Auto-Promote vs Auto-Rollback
| Condition | Result |
|---|---|
| Average score >= 0.6 (60%) | Auto-promote -- Flagger promotes the canary |
| Average score < 0.6 (60%) | Auto-rollback -- Flagger rolls back to stable |
| MLflow unavailable | Auto-promote (default approve) |
CanarySpec CRD Fields
The canary configuration is part of the Agent CRD spec:
spec:
canary:
enabled: true # Whether canary is active
weight: 20 # Traffic percentage (1-100)
image: "corail:v2" # Container image for canary (optional)
modelType: "anthropic" # Override model provider
modelId: "claude-sonnet-4-20250514" # Override model ID
systemPrompt: "..." # Override system prompt
skills: # Override skill list
- agui-render
tools: # Override tool list
- web-search
version: "canary" # Version label| Field | Type | Required | Description |
|---|---|---|---|
enabled | bool | Yes | Activates/deactivates the canary |
weight | int32 | Yes | Traffic percentage routed to canary |
image | string | No | Container image override |
modelType | string | No | LLM provider override |
modelId | string | No | Model ID override |
systemPrompt | string | No | System prompt override |
skills | []string | No | Skills override |
tools | []string | No | Tools override |
version | string | No | Version label for the canary |
Full Canary Deployment Flow
Here is a complete example of deploying, monitoring, and promoting a canary:
# 1. Start the canary with a new model
curl -X POST http://localhost:8080/api/v1/agents/ag_01J.../canary \
-H "Content-Type: application/json" \
-d '{
"config": {
"modelType": "anthropic",
"modelId": "claude-sonnet-4-20250514",
"weight": 10
}
}'
# 2. Check canary status
curl http://localhost:8080/api/v1/agents/ag_01J.../canary
# 3. Monitor quality via AI Radar
curl http://localhost:8080/api/v1/radar/ag_01J...

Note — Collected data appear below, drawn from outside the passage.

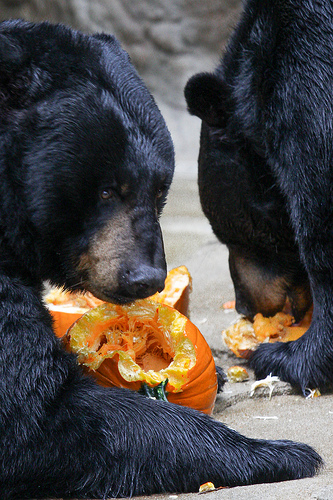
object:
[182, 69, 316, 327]
heads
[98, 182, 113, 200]
eye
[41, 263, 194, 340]
pumpkin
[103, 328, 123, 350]
stuff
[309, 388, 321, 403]
pumpkin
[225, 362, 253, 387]
pumpkin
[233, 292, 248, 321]
nose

# 4. Check the governance scorecard
curl http://localhost:8080/api/v1/governance/scorecards/ag_01J...
# 5a. If quality is good -- promote
curl -X POST http://localhost:8080/api/v1/agents/ag_01J.../canary/promote
# 5b. If quality degraded -- rollback
curl -X POST http://localhost:8080/api/v1/agents/ag_01J.../canary/rollbackWarning
Canary deployments require a Kubernetes connection (k8sWriter). The API returns503ServiceUnavailableif K8s is not configured.